#### [SET PROBLEM]
In the material below, copy out everything from the line containing "family: Erysiphaceae" down to the line containing "genus: Cichorium", both of those lines included, and nothing else.

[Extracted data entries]
---------------

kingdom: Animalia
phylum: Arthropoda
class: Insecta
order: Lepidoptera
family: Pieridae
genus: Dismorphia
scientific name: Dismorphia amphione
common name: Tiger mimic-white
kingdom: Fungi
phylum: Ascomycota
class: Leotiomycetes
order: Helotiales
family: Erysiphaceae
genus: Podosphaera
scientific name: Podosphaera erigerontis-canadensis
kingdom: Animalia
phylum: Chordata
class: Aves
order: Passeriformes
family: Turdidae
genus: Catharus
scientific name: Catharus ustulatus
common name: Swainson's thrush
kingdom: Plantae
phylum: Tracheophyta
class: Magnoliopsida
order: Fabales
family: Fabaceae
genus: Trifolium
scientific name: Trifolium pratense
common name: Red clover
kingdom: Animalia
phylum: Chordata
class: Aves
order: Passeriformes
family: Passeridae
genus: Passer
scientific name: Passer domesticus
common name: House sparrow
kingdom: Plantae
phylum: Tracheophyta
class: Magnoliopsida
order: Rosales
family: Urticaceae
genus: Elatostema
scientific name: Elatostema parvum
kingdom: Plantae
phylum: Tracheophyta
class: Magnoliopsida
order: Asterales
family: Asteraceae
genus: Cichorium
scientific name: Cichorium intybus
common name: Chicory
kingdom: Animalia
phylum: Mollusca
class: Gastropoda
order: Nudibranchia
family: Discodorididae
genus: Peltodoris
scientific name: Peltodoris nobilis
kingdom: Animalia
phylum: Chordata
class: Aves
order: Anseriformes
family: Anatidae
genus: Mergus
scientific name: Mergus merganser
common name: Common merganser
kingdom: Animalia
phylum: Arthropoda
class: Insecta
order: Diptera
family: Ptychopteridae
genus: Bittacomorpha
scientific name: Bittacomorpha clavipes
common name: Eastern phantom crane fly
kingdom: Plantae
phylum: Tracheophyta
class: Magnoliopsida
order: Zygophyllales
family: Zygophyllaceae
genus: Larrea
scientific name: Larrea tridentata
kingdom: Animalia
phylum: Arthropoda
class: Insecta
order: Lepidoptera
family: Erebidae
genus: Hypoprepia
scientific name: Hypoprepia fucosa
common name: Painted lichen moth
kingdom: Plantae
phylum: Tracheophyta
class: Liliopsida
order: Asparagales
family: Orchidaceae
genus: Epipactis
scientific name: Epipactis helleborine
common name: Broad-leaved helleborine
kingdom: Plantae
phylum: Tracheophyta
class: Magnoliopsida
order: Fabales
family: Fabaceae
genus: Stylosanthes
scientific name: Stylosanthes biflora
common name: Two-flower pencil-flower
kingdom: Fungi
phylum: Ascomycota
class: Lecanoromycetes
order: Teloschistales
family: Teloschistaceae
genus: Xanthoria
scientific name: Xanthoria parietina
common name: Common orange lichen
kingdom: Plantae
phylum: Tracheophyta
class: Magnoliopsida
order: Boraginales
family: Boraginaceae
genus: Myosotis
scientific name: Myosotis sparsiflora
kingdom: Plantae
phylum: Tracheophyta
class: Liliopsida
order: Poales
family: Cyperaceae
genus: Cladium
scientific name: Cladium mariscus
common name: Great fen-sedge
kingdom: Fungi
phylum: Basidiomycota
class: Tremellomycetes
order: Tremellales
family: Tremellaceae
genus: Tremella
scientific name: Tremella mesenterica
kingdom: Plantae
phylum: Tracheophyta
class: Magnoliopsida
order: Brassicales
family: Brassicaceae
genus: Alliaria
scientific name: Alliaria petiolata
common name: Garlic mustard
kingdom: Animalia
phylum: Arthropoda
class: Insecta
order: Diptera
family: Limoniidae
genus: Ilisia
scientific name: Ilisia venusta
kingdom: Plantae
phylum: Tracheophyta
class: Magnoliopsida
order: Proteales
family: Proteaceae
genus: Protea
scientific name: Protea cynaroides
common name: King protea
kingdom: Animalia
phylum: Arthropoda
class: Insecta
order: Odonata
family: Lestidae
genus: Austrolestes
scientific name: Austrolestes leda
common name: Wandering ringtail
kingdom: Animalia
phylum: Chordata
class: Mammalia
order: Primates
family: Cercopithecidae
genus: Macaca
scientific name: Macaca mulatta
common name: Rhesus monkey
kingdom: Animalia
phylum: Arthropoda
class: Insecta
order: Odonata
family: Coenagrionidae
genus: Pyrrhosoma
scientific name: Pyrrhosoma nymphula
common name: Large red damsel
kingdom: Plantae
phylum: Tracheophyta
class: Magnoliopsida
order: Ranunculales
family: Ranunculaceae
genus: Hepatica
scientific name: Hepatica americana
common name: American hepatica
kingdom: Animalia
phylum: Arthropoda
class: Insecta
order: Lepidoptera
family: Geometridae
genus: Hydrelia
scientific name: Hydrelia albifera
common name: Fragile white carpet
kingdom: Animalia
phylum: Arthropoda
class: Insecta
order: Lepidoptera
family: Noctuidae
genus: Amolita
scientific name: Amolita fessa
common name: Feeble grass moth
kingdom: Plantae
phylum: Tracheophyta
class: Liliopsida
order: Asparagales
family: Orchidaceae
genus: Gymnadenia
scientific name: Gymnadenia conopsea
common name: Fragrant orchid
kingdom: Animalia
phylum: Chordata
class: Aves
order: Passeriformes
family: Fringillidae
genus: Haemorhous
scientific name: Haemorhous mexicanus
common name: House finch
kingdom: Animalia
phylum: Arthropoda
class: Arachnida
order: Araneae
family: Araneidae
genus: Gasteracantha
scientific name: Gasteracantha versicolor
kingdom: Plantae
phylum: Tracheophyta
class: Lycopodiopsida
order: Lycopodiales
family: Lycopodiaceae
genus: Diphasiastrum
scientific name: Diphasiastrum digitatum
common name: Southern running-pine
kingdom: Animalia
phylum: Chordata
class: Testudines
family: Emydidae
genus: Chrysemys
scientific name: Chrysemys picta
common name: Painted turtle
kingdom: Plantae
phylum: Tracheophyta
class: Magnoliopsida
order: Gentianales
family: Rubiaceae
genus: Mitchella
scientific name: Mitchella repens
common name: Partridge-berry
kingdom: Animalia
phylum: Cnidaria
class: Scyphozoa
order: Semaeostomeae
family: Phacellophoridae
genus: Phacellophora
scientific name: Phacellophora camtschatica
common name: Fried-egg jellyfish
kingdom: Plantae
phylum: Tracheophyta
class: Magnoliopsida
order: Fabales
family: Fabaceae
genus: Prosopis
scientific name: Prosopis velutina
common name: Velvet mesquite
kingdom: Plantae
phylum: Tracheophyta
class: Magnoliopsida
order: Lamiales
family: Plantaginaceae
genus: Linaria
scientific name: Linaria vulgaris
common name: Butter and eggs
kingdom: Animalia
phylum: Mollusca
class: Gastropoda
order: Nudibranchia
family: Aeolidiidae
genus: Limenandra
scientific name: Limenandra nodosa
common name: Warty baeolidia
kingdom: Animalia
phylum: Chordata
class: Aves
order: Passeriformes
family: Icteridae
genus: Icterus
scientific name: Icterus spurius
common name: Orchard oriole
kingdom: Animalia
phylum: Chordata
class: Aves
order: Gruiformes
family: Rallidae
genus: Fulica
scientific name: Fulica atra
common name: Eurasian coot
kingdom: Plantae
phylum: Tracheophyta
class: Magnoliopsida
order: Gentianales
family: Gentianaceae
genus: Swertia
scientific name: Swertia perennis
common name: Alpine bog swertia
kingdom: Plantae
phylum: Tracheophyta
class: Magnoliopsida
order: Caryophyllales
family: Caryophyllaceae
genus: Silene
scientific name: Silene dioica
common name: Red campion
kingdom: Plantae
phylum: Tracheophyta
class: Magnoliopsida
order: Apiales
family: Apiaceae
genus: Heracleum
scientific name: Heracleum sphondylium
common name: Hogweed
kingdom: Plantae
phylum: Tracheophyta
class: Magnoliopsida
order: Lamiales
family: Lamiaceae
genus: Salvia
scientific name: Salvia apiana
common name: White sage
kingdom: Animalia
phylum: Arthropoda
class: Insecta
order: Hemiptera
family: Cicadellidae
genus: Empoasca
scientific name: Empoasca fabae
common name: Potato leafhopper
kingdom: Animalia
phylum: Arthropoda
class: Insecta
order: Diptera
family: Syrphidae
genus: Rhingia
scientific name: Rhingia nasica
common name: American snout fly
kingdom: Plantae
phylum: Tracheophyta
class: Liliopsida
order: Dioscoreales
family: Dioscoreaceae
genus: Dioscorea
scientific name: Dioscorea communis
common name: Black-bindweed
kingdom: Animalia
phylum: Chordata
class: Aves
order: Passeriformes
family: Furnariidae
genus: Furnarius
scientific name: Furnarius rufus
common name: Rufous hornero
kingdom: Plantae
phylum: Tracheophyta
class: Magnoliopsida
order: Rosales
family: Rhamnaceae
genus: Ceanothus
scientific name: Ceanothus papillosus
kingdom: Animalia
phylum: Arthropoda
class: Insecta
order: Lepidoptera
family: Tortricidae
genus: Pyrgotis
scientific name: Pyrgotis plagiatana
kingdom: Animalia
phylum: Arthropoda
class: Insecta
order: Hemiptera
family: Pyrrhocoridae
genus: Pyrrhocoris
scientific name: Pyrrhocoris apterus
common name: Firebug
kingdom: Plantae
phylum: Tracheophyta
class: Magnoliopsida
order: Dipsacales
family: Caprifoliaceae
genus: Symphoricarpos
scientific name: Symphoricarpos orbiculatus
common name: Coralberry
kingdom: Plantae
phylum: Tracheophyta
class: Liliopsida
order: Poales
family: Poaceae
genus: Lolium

---------------

#### [ANSWER TO THE TASK]
family: Erysiphaceae
genus: Podosphaera
scientific name: Podosphaera erigerontis-canadensis
kingdom: Animalia
phylum: Chordata
class: Aves
order: Passeriformes
family: Turdidae
genus: Catharus
scientific name: Catharus ustulatus
common name: Swainson's thrush
kingdom: Plantae
phylum: Tracheophyta
class: Magnoliopsida
order: Fabales
family: Fabaceae
genus: Trifolium
scientific name: Trifolium pratense
common name: Red clover
kingdom: Animalia
phylum: Chordata
class: Aves
order: Passeriformes
family: Passeridae
genus: Passer
scientific name: Passer domesticus
common name: House sparrow
kingdom: Plantae
phylum: Tracheophyta
class: Magnoliopsida
order: Rosales
family: Urticaceae
genus: Elatostema
scientific name: Elatostema parvum
kingdom: Plantae
phylum: Tracheophyta
class: Magnoliopsida
order: Asterales
family: Asteraceae
genus: Cichorium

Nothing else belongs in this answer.